» **Questions**:
**1)** Decide whether each statement agrees with the passage about the photo ops with GMA, answering yes or no and quoting the deciding words of the passage: (a) Mike Defensor took the family's photo with the president; (b) the Sandiganbayan handed down acquittals in December 2016; (c) the family posed with the president's black armored car as the background.
**2)** Repeat, word for word, the portion of the passage about the photo ops with GMA between "Many things have" and "come to an end.", inclusive.
Given passage section start
Even then, when I was still, hmmm, much younger, observing people was already my favorite spectator sport.

On our way home, we passed by the lobby again, and the cabinet members were still there, waiting, along with some Cagayan de Oro city officials headed by then-mayor Dongkoy Emano. I wanted to have photo ops with these political bigwigs, and my bro, nephew and niece were like, Whaaaaat?! For one, my nephew and niece had no idea who these bigwigs were.

Right after the photo ops with Emano and some cabinet members, including Lorenzo, GMA finally arrived, and there I was again, asking my family for more photo ops, because this time, it’s no less than GMA! I asked then-cabinet member Mike Defensor if we could have some photos with the president, and he said, yes, but we had to hurry because she was about to leave for some other place. So, we kind of ran to the main entrance. Defensor took my camera, we said our hellos to the president, and posed with the black armored car assigned to her as our background. Defensor then handed my camera to NFA Administrator Arthur Yap. GMA had her arms on the shoulders of my nephew and niece who were both standing right beside her, and before Yap could take our photo, my niece turned her head so that her face was now facing the president, and that’s when she asked me, Tita, where’s GMA? Oops!

Many things have happened since then, one of which was the fertilizer fund scam in 2004 that was blamed on then-agriculture undersecretary Jocjoc Bolante. That supposedly drove him and Lorenzo to leave the country, purportedly to avoid the Senate inquiry. Yes, the question hovering overhead was, Where are they?

The fertilizer fund scam continues to keep on going despite acquittals by the Sandiganbayan in December 2016. It has reached the status of, Abangan ang susunod na kabanata.

Meanwhile, Lorenzo has moved forward after a decade-long sabbatical, and now quotes “What Will Matter” by Michael Josephson:

Ready or not, some day it will all come to an end.

There will be no more sunrises, no minutes, hours or days.

All the things you collected, whether treasured or forgotten will pass to someone else.

Your wealth, fame and temporal power will shrivel to irrelevance.

It will not matter what you owned or what you were owed.

As my maternal Lola used to say, “Kalibutan pa ni.”
Given passage section end
Exercise data section start
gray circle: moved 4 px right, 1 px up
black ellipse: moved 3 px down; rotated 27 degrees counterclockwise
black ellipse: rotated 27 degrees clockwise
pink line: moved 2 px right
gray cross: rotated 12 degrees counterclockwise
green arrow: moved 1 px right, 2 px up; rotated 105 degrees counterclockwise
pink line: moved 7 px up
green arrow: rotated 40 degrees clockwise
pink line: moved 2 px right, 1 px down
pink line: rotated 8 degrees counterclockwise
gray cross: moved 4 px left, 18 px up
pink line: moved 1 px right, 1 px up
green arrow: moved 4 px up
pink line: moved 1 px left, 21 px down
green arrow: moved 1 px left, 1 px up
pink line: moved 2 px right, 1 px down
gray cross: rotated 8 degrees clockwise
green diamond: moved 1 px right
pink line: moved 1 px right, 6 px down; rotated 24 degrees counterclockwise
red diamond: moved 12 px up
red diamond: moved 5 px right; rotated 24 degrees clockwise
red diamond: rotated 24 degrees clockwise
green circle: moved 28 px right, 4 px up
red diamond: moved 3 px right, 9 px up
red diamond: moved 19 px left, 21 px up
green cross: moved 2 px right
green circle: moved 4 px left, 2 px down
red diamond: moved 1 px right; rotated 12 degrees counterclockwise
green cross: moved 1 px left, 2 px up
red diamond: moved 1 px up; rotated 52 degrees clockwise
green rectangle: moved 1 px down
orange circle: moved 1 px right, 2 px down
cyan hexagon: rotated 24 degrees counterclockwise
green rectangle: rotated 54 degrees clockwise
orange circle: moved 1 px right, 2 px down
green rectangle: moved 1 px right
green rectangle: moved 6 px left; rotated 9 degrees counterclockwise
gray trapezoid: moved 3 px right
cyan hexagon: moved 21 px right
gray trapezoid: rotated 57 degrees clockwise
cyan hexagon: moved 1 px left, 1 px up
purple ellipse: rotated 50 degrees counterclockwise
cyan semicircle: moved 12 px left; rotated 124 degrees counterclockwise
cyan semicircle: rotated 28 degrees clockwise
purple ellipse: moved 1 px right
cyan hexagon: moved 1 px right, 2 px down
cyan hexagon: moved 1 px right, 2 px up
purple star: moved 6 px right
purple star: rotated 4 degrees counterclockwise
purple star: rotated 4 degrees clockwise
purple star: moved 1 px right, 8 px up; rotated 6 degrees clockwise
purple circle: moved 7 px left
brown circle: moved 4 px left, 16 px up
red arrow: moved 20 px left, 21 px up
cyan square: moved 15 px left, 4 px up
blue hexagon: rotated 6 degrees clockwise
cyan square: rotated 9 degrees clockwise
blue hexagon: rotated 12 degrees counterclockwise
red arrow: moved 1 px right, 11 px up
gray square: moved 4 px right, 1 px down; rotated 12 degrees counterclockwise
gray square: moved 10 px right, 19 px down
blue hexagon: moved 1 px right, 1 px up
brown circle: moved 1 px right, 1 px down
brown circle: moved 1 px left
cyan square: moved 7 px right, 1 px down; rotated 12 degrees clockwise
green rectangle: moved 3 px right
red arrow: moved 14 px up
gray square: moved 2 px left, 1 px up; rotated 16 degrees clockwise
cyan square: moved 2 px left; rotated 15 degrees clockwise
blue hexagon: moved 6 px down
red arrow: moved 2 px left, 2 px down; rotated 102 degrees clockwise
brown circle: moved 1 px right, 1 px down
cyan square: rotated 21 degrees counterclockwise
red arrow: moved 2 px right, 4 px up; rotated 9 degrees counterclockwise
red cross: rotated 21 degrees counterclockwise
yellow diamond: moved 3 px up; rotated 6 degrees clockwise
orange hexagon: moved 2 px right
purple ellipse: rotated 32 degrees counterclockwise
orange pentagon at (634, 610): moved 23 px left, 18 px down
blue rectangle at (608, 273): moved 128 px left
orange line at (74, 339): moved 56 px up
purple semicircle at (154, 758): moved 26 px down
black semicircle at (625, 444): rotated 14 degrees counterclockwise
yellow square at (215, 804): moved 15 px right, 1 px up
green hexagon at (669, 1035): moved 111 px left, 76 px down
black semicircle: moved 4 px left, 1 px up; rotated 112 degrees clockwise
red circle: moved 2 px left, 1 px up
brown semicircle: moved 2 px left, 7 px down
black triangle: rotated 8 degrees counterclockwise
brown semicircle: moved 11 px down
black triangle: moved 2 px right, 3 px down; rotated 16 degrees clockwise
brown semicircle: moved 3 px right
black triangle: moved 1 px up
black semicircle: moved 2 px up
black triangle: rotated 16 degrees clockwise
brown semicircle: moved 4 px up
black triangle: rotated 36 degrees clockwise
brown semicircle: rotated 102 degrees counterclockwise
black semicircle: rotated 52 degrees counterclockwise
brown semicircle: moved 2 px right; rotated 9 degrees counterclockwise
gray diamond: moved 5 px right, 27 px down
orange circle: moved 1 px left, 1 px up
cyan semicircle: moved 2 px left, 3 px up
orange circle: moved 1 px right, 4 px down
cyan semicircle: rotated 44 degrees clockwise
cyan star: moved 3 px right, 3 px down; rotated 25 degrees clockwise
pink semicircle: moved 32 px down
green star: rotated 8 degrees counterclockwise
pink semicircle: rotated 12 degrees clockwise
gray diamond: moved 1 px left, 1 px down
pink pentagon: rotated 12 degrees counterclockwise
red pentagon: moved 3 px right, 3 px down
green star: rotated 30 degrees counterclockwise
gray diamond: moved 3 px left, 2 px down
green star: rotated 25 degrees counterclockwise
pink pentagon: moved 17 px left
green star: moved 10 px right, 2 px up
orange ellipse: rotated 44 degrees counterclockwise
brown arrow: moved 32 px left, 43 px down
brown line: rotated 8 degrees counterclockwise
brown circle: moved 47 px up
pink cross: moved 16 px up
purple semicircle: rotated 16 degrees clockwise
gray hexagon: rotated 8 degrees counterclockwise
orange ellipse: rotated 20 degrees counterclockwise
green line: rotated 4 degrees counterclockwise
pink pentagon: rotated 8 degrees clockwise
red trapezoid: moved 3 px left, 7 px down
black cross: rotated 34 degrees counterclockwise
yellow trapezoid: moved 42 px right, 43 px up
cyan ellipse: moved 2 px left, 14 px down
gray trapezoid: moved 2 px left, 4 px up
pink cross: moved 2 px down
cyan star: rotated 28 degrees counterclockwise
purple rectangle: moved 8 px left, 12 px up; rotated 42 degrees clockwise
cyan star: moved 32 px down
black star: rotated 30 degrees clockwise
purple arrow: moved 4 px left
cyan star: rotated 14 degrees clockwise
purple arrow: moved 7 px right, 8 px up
Exercise data section end
» **Responses per task**:
**1)**
(a) No. "Defensor then handed my camera to NFA Administrator Arthur Yap."
(b) Yes. "despite acquittals by the Sandiganbayan in December 2016"
(c) Yes. "posed with the black armored car assigned to her as our background"

**2)**
Many things have happened since then, one of which was the fertilizer fund scam in 2004 that was blamed on then-agriculture undersecretary Jocjoc Bolante. That supposedly drove him and Lorenzo to leave the country, purportedly to avoid the Senate inquiry. Yes, the question hovering overhead was, Where are they?

The fertilizer fund scam continues to keep on going despite acquittals by the Sandiganbayan in December 2016. It has reached the status of, Abangan ang susunod na kabanata.

Meanwhile, Lorenzo has moved forward after a decade-long sabbatical, and now quotes “What Will Matter” by Michael Josephson:

Ready or not, some day it will all come to an end.